Дегре хватает меня за плечо и убирает за себя, затем пресмыкается, пока Людовик, наконец, не успокаивается и прислушивается к нашему плану.
— Мы, очевидно, не хотим, чтобы вы были где-то рядом с взрывом — мы не можем рисковать, что вы получите травму или вас заметят, — поэтому вы возьмете тележку, которую я спрячу для вас возле кондитерской. Уложите девочек сзади под одеялами, а затем встретитесь со мной и Йоссе на пересечении улиц Ришелье и Сент-Оноре.
Все молчат, пока Людовик переваривает план.
— Мне это не нравится, — говорит он, наконец. — Если я уеду из города, я могу полностью его потерять.
«Осмотрись! Он уже потерян!» — хочу кричать я, но Дегре бросает на меня мрачный взгляд краем глаза.
— Это лучший вариант, ваше высочество, — говорит Дегре. — Если прятаться в канализации, толку не будет. Вы должны выбраться из города и поднять своих союзников в Анжу, Бретани и Савойе. К тому же ваши сестры не могут долго ждать, — он смотрит на Франсуазу и Анну, ворочающихся в углу.
Наступает тишина, и я готовлюсь к тому, что Людовик скажет что-нибудь ужасное, например: «Мы не можем ставить маленьких девочек выше благополучия нации». В конце концов, они бастарды. Еще и девочки. Но он скрипит зубами и бормочет:
— Хорошо. Но если это плохо кончится, ты виноват, — он указывает пальцем на меня. — Отец, упокой его душу, никогда бы не поддержал такой нелепый и опасный план.
Слова Людовика льются мне под кожу, и я должен заставить его замолчать, пока не вина проступила, пока насмешливый голос отца не сокрушил меня сомнением. Мне все равно, что он подумает. Я отказываюсь переживать. Я собираюсь спасти своих сестер и доказать, что они все неправы.

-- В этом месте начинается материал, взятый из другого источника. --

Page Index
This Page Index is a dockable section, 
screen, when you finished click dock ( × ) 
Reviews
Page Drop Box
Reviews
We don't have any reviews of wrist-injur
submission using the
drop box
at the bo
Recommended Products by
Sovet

— Осторожность убила нашего отца, — кричу я. — Он проигнорировал большинство своих людей, и они убили его. Прости, но я не хочу пойти по его стопам.

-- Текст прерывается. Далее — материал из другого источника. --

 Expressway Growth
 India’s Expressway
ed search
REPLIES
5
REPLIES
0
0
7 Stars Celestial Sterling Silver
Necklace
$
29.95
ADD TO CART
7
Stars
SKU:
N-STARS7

Я разворачиваюсь, сжимаю кулаком жилет Дегре и тащу его по комнате. Мне нужно уйти от этих вонючих туннелей и хмурого взгляда Людовика.

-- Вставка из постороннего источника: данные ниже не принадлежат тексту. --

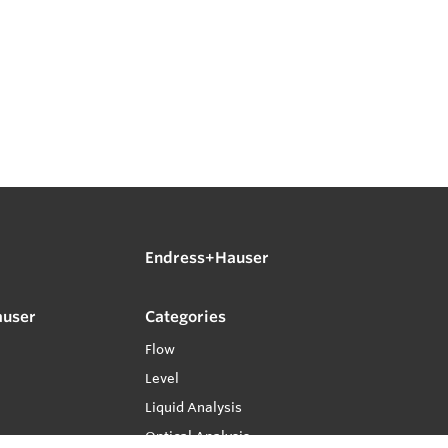
Endress+Hauser
auser
Categories
Flow
Level
Liquid Analysis
Optical Analysis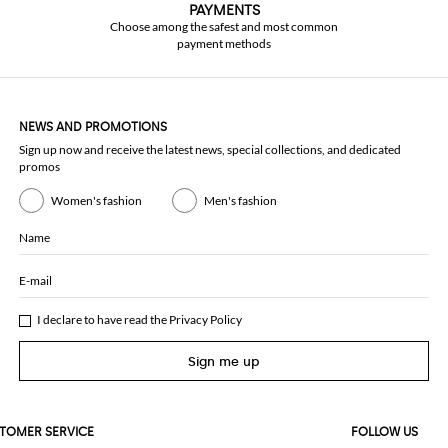
PAYMENTS
Choose among the safest and most common
payment methods
NEWS AND PROMOTIONS
Sign up now and receive the latest news, special collections, and dedicated
promos
Women's fashion
Men's fashion
Name
E-mail
I declare to have read the
Privacy Policy
Sign me up
TOMER SERVICE
FOLLOW US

— Я думал, мы договорились, что я буду говорить, — говорит Дегре, когда мы уходим за пределы слышимости.
— Ты был слишком занят, целуя ноги Людовика, чтобы сказать то, что нужно было.
— Вы оба невозможны. Тебе так тяжело проявить к нему немного уважения?
— Да, — говорю я, взбираясь по железным ступеням и вырываясь через люк в кондитерскую.
Дегре закатывает глаза и надевает капюшон, и мы проникаем в шумную толпу на улице Сент-Оноре.
5
МИРАБЕЛЬ
Матушка попросила лекарства. Сотни лекарств, чтобы раздать толпе во время торжественного шествия: Кадмия от язв, Арканум Кораллинум от подагры и водянки, Кирпичное масло от паралича и опухолей, а также десятки мазей и сиропов от головных болей, лихорадки и кашля. Столько настоек, сколько мы с Грисом можем приготовить за неделю.
Я с сомнением смотрю на записку, которую гонец мамы принес в лабораторию.
— Вот видишь, — Грис стоит рядом со мной и читает поверх моего плеча. — Это именно то, что обещала Ла Вуазен. Мы заставили несогласных замолчать и можем возобновить истинное дело Теневого Общества.
Я складываю записку в карман фартука и пытаюсь улыбнуться с надеждой, но голоса мертвых все еще зовут меня из пыли. Осуждают меня.
Грис смотрит на меня, хмурясь.
— Я что-то пропустил? Разве это не хорошо?
— Да. Конечно.
— Так почему ты выглядишь так, будто тебя вот-вот стошнит?
Я отвлекаюсь на кучку семян фенхеля на столе.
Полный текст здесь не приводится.